Excerpt to read ▸
——————
Greco-Turkish War - 1897
The sanguinary war between Turkey and Greece, arising out of the revolt in Crete and the subsequent conflicts there, was suddenly and rapidly brought to an end through the intervention of the Great European Powers. Nevertheless, in consequence of the community of European interests concerned in the preservation of peace, the hostile encounter between the two nations roused the sympathy and attracted the attention of all Europe in a very remarkable degree, it being felt that every complication in the East contained the germ of further conflict.
The numerous military successes achieved by the Turkish Army during the campaign, and the rapid and energetic blows delivered which crushed the military opposition of the enemy, were fully appreciated in Germany, and confirmed the opinion that the thoroughness which characterised the conduct as well as the operations of the war, is largely to be attributed to the careful and laborious work of German Officers. In the Ottoman Army this has been repeatedly admitted and acknowledged. The numerous distinctions and signs of deference which greet the German Officer, the missions entrusted to him, the spheres of influence accorded to him, the support given in laying the foundation of reforms dictated by the spirit of modern times, have secured Germans a highly honorable and important position on the Bosphorus.
——————
Source information ▸
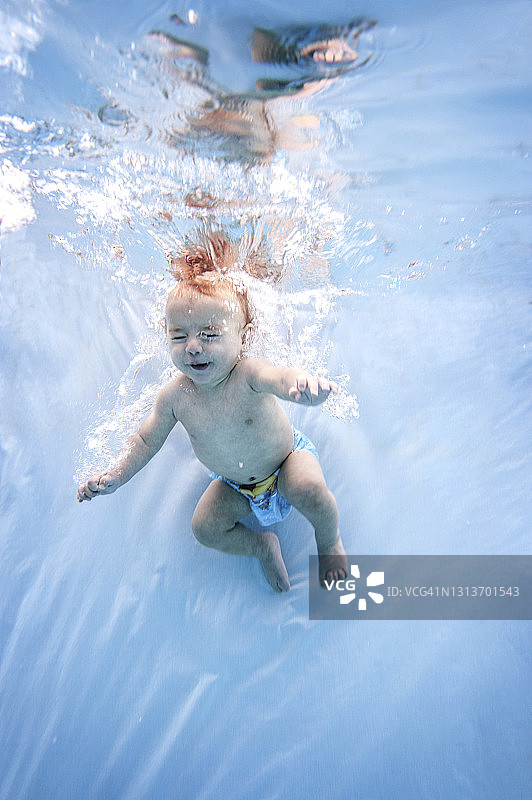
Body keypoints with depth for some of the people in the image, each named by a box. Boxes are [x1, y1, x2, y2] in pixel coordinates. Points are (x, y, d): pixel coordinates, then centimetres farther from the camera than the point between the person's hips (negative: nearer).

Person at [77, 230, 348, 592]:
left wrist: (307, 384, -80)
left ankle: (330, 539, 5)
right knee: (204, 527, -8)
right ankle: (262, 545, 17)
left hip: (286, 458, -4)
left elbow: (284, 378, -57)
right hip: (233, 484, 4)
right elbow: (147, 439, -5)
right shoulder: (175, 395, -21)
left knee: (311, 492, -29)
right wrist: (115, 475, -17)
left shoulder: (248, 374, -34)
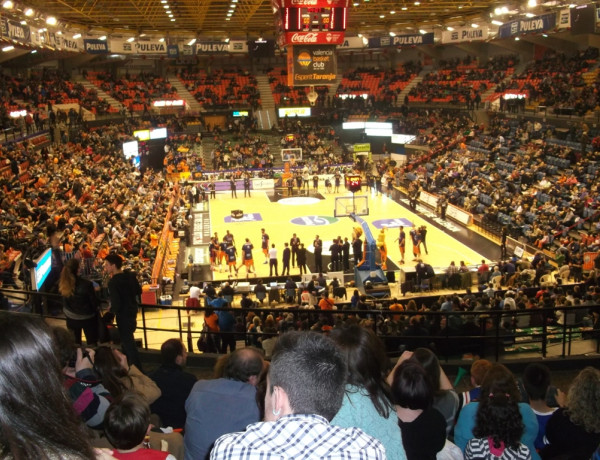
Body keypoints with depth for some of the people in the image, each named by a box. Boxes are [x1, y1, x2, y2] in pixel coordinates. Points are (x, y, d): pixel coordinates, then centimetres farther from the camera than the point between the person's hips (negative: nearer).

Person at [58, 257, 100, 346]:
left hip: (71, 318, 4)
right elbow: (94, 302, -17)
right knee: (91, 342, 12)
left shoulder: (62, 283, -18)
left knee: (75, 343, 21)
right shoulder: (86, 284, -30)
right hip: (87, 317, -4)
——————
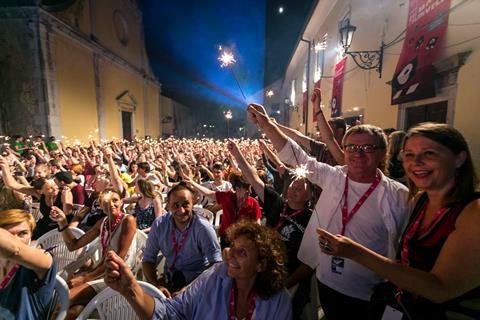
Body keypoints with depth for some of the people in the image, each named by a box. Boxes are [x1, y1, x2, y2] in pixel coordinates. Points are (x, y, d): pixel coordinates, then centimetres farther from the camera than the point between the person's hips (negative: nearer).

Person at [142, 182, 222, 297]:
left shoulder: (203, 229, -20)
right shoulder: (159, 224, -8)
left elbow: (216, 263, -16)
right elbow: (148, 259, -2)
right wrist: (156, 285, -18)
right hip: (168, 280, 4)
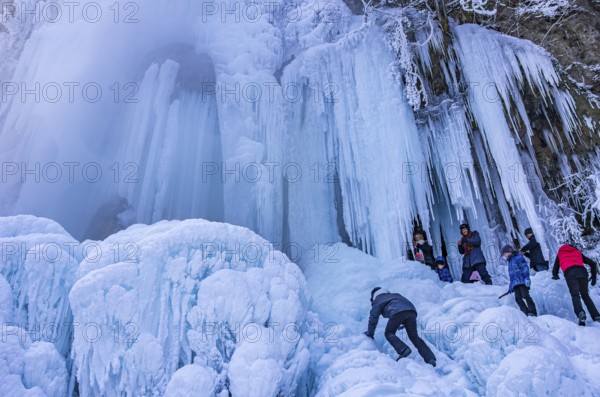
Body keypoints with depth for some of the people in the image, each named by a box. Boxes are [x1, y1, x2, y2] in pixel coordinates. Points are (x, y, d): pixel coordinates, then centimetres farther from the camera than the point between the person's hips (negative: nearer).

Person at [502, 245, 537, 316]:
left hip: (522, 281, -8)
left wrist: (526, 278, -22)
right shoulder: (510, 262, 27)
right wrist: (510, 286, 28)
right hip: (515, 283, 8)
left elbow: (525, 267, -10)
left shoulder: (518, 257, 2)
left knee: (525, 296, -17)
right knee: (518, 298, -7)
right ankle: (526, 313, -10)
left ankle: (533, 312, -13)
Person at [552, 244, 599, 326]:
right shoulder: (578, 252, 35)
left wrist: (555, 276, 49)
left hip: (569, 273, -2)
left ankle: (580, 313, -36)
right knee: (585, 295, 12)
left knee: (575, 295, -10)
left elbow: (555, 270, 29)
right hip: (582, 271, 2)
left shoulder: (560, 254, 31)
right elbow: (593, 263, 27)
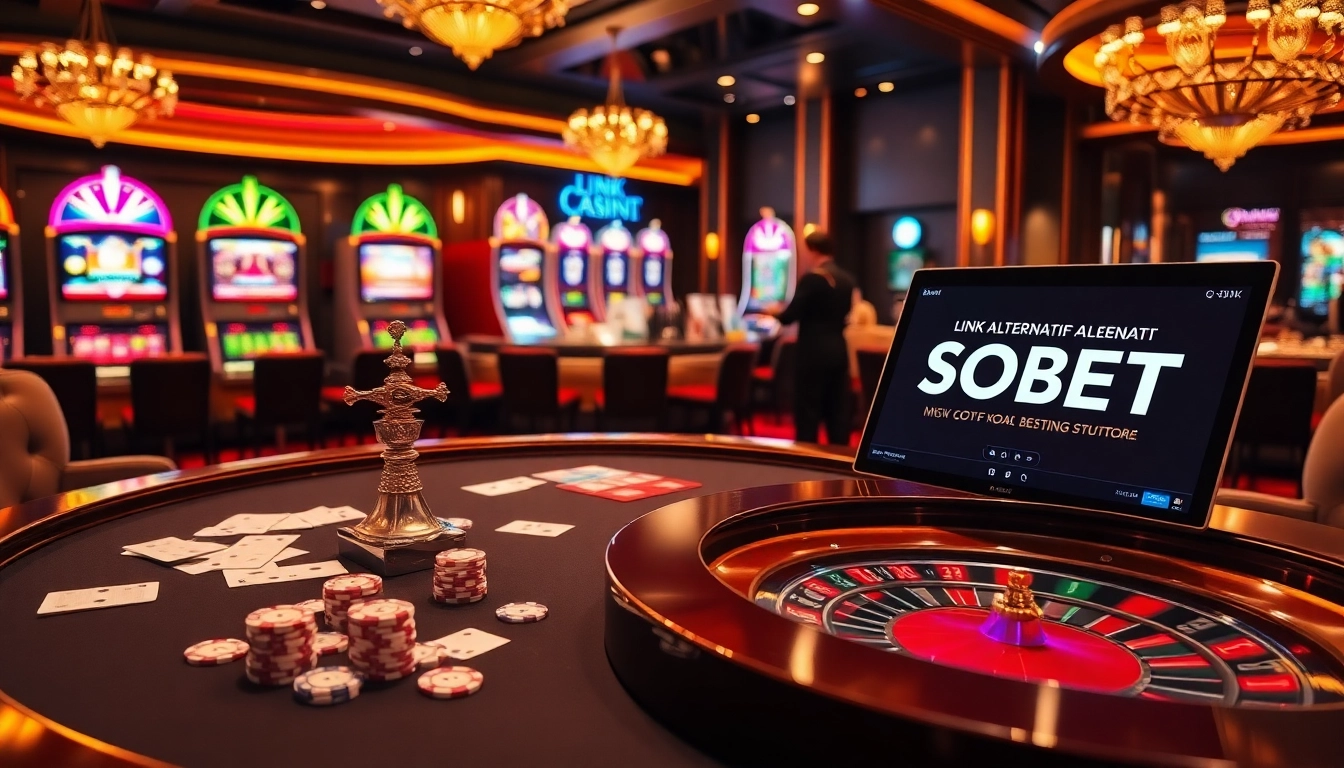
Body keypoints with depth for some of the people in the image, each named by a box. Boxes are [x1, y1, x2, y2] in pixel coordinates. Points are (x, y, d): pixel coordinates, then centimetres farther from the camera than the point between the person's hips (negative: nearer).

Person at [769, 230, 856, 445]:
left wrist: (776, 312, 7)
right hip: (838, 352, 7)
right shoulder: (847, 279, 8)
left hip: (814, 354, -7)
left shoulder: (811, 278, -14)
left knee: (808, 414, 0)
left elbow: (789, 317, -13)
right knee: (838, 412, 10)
——————
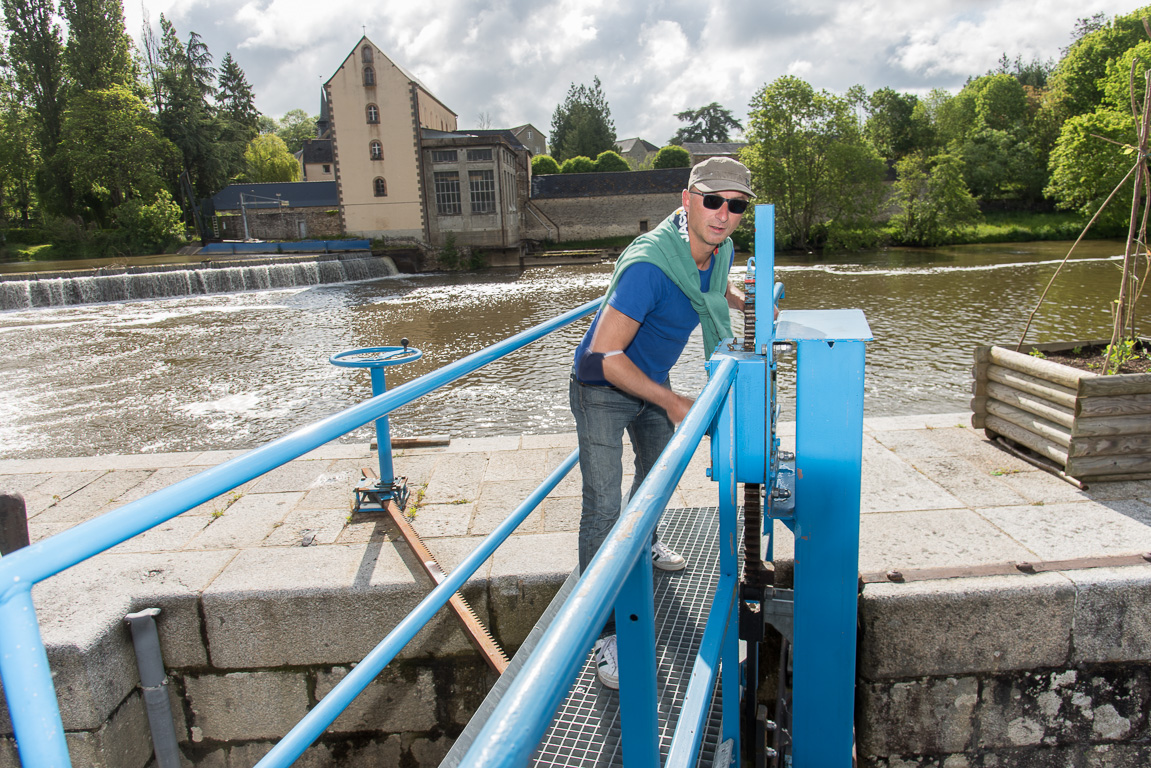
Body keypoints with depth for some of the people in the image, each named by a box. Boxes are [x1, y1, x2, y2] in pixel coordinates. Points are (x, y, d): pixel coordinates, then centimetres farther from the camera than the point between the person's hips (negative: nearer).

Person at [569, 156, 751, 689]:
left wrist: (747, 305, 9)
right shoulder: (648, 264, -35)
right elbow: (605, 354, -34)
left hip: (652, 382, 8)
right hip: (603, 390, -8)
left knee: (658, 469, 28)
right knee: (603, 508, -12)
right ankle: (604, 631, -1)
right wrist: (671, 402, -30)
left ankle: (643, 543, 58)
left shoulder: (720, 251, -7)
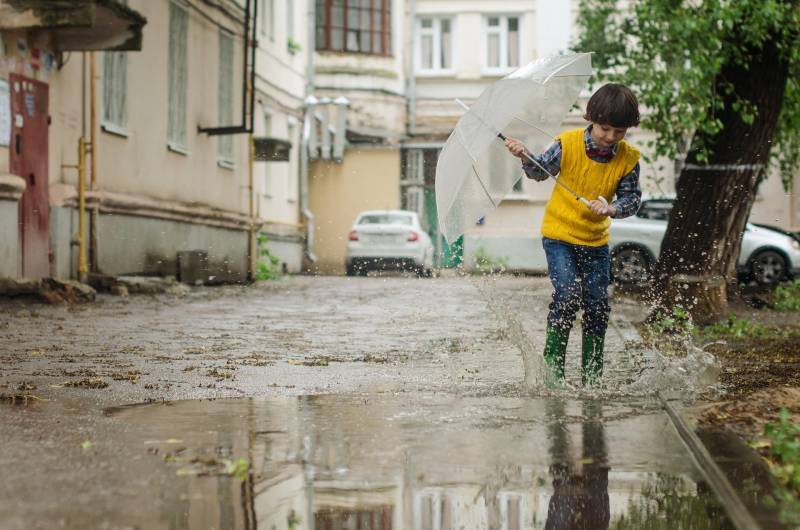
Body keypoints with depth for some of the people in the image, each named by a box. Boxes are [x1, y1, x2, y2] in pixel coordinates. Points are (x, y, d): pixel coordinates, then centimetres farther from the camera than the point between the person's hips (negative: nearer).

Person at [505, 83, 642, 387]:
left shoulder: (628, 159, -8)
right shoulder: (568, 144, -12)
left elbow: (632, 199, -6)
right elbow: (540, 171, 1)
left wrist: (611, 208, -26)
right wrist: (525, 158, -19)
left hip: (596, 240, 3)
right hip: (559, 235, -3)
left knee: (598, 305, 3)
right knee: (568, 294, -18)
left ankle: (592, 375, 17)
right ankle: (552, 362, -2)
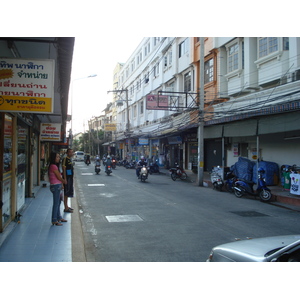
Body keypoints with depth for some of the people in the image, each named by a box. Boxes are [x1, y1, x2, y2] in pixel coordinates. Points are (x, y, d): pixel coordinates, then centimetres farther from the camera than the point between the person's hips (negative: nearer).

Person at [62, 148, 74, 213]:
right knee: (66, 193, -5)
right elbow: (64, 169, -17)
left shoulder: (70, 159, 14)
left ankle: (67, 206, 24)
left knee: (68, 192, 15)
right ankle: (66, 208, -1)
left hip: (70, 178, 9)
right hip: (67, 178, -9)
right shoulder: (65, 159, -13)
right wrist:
——————
Required action A ▸
Copy out the Greco-Turkish War passage from "The numerous military" to "on the Bosphorus.".
Required action B ▸
Write the next part of the account of the 1897 Greco-Turkish War, starting after its final sentence.

Exercise answer A ▸
The numerous military successes achieved by the Turkish Army during the campaign, and the rapid and energetic blows delivered which crushed the military opposition of the enemy, were fully appreciated in Germany, and confirmed the opinion that the thoroughness which characterised the conduct as well as the operations of the war, is largely to be attributed to the careful and laborious work of German Officers. In the Ottoman Army this has been repeatedly admitted and acknowledged. The numerous distinctions and signs of deference which greet the German Officer, the missions entrusted to him, the spheres of influence accorded to him, the support given in laying the foundation of reforms dictated by the spirit of modern times, have secured Germans a highly honorable and important position on the Bosphorus.

Exercise answer B ▸
When the German reformers entered the Turkish service in 1883, they found the people in the same military condition in which they had fought the Russians six years before. The Moslem soldiers, who formed excellent material for an army, were without suitable or trained leaders; they stood in need of the systematic, practical, application of the arts of war during a period of peace. The machinery of administration was clumsy, the cog-wheels had no grip. Opportunism, belief in a blind Fate, and the habits of contemplation and of procrastination regulated their actions. . The plan of Army Reform drawn up by von der Goltz in 1886 was approved by the Sultan and was carried out in all its essentials before the end of the year 1893.
Probably no state ever entered upon a conflict under more difficult and trying circumstances, than did Greece in the year 1897. Ruined finances at home, shaken national credit abroad, a party-system divided by faction; the army totally unprepared, without officers or leaders trained either in the art or the conduct of war; in this condition the country rushed into danger. There was an entire absence of all calculation of the resources to be placed in the balance against Turkey. Doubtless a less numerous army animated by courage and resolution may, when acting on the defensive, achieve great results and hold mighty armies in check. This is proved by the struggles of the Spaniards and the Tyrolese in the beginning of the century against the French and their experienced Marshals; but in modern warfare numbers, above ah1, play a decisive part in the attack.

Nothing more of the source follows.